ECLI:NL:RVS:2019:1173
Raad van State
- Voorlopige voorziening
- Rechtspraak.nl
Voorlopige voorziening in asielzaak met betrekking tot niet-ontvankelijk verklaring van verblijfsvergunning aanvraag
Op 12 april 2019 heeft de voorzieningenrechter van de Afdeling bestuursrechtspraak van de Raad van State uitspraak gedaan in een zaak betreffende een verzoek om voorlopige voorziening. De vreemdeling had op 29 januari 2019 een aanvraag ingediend voor een verblijfsvergunning asiel voor bepaalde tijd, welke door de staatssecretaris van Justitie en Veiligheid niet-ontvankelijk was verklaard. De rechtbank Den Haag had op 28 februari 2019 het beroep van de vreemdeling tegen deze beslissing ongegrond verklaard, waarna de vreemdeling hoger beroep instelde en verzocht om een voorlopige voorziening.
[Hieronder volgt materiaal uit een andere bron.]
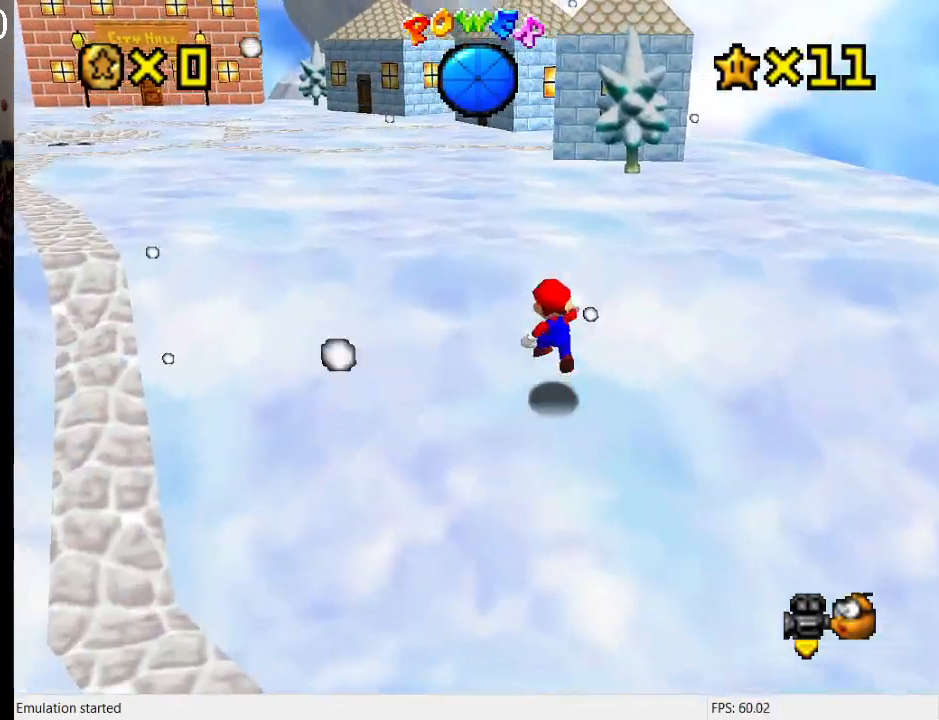
{"buttons": [], "left_stick": "up", "right_stick": "center", "events": [[167, "R1", "down"], [200, "CROSS", "up"], [300, "R1", "up"], [300, "left_stick", "up"]]}
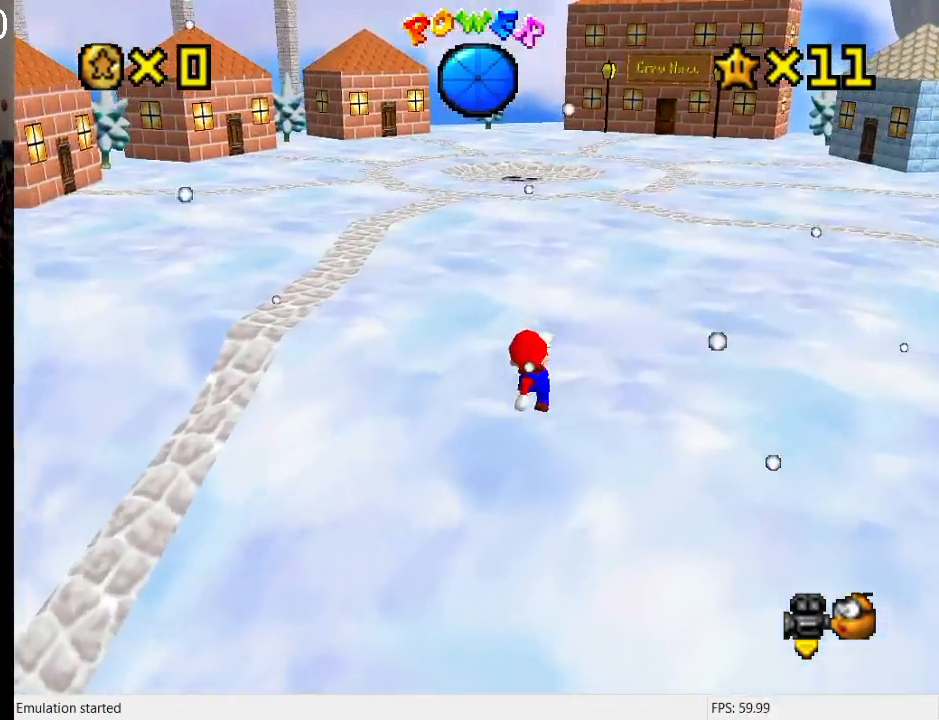
{"buttons": [], "left_stick": "up", "right_stick": "center", "events": [[267, "CROSS", "down"], [333, "CROSS", "up"]]}
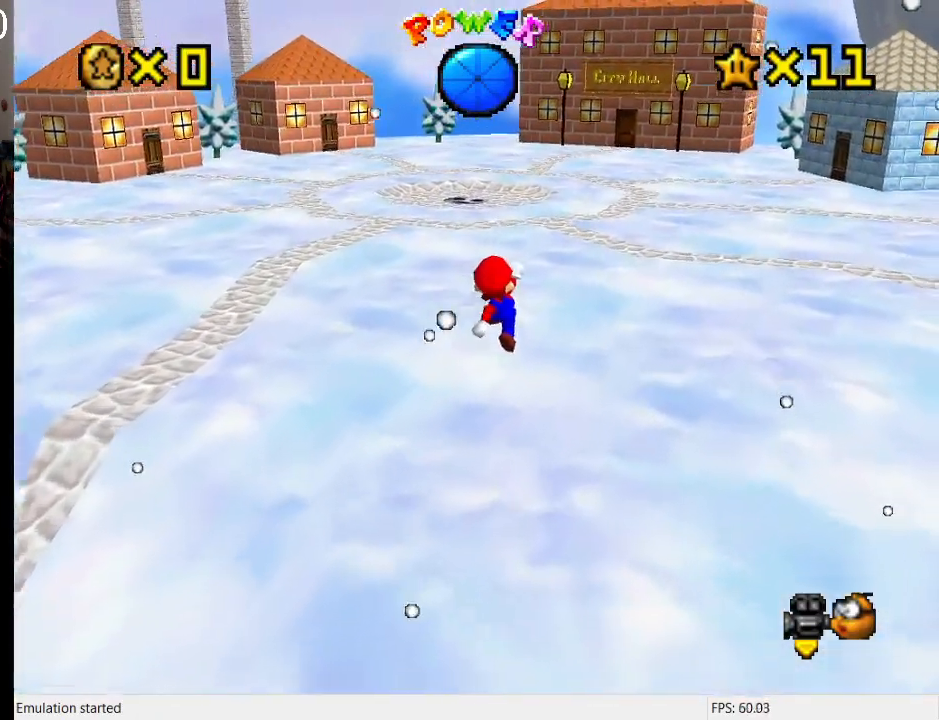
{"buttons": ["CROSS", "SQUARE"], "left_stick": "up", "right_stick": "center", "events": [[200, "SQUARE", "down"], [267, "SQUARE", "up"], [300, "CROSS", "down"], [367, "SQUARE", "down"]]}
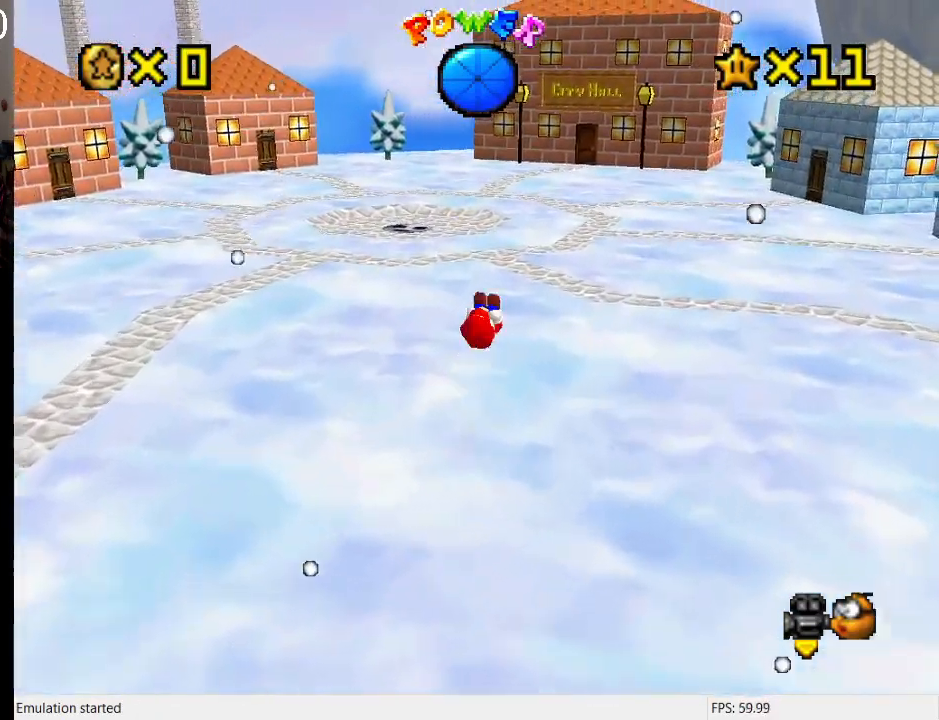
{"buttons": ["CROSS"], "left_stick": "up", "right_stick": "center", "events": [[133, "CROSS", "up"], [133, "SQUARE", "up"], [433, "CROSS", "down"]]}
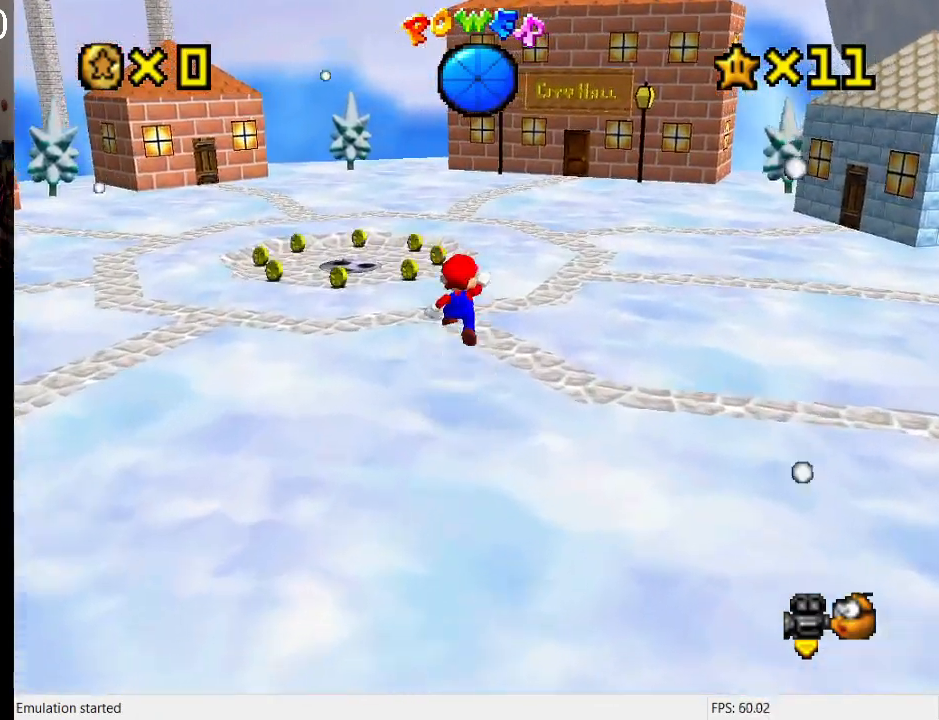
{"buttons": [], "left_stick": "up-left", "right_stick": "center", "events": [[33, "CROSS", "up"], [300, "left_stick", "up-left"]]}
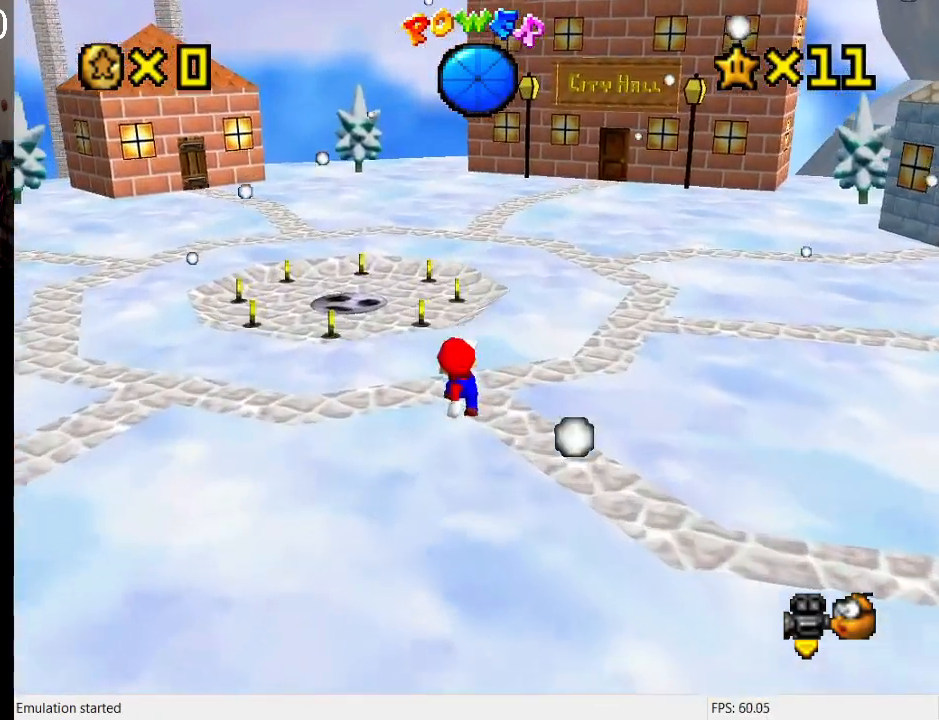
{"buttons": [], "left_stick": "up", "right_stick": "center", "events": [[167, "left_stick", "up"]]}
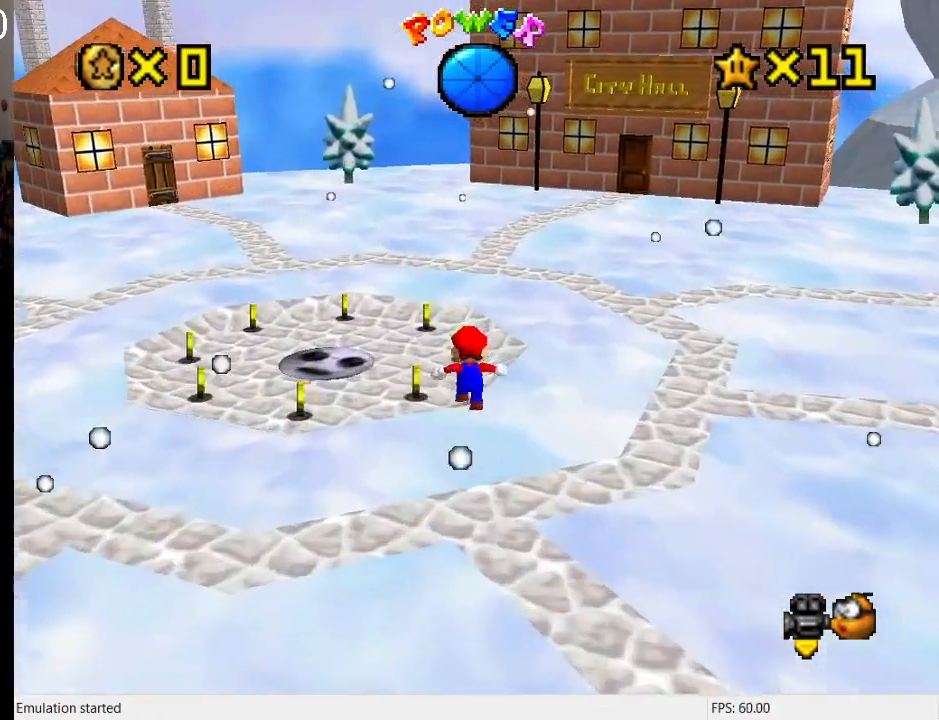
{"buttons": [], "left_stick": "up-left", "right_stick": "center", "events": [[367, "left_stick", "up-left"]]}
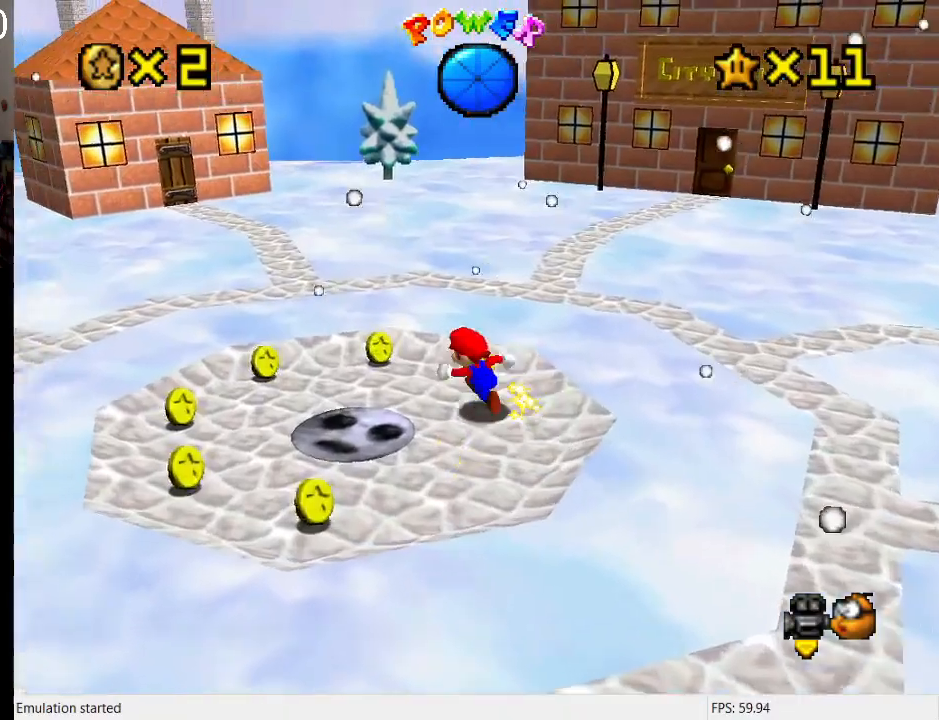
{"buttons": [], "left_stick": "down-left", "right_stick": "center", "events": [[167, "left_stick", "left"], [300, "left_stick", "down-left"]]}
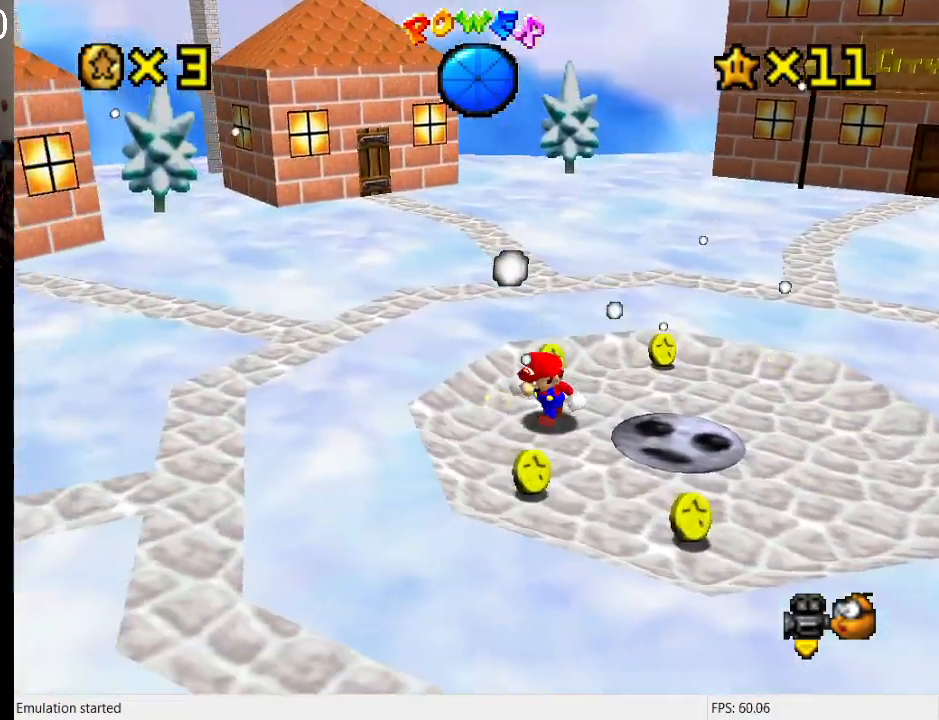
{"buttons": [], "left_stick": "down-right", "right_stick": "center", "events": [[100, "left_stick", "down"], [200, "left_stick", "down-right"]]}
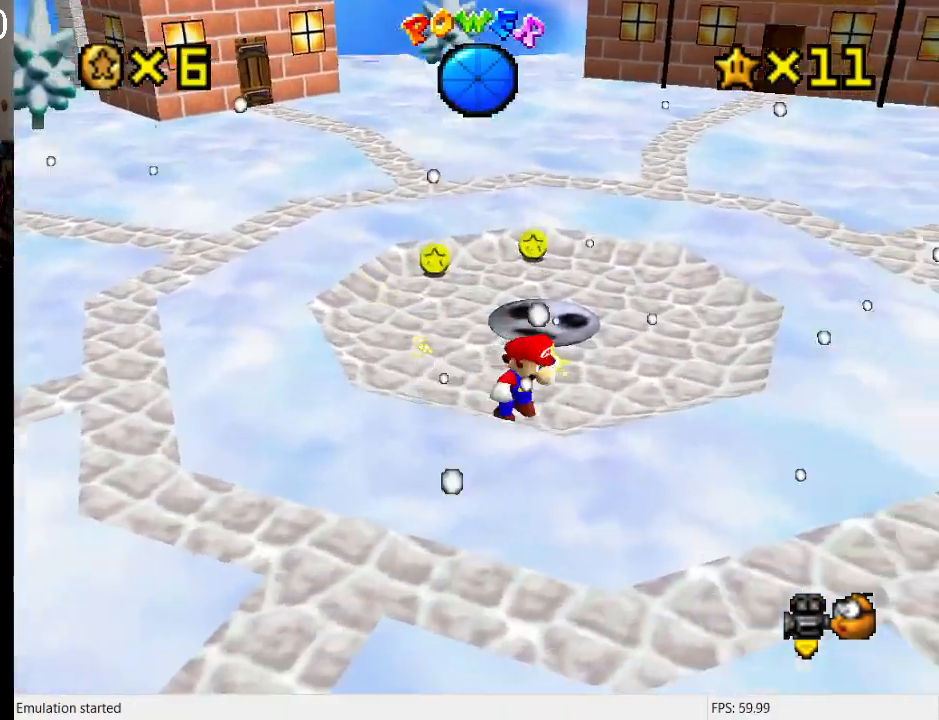
{"buttons": [], "left_stick": "up-right", "right_stick": "center", "events": [[167, "left_stick", "up-right"]]}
De vreemdeling verzocht de voorzieningenrechter om te bepalen dat zij niet zou worden uitgezet totdat er op het hoger beroep was beslist. De voorzieningenrechter overwoog dat, gezien de omstandigheden en eerdere uitspraken, het verzoek voor toewijzing in aanmerking kwam. De staatssecretaris werd veroordeeld tot vergoeding van de proceskosten die de vreemdeling had gemaakt in verband met de behandeling van het verzoek, tot een bedrag van € 512,00, dat geheel toe te rekenen was aan beroepsmatige rechtsbijstand.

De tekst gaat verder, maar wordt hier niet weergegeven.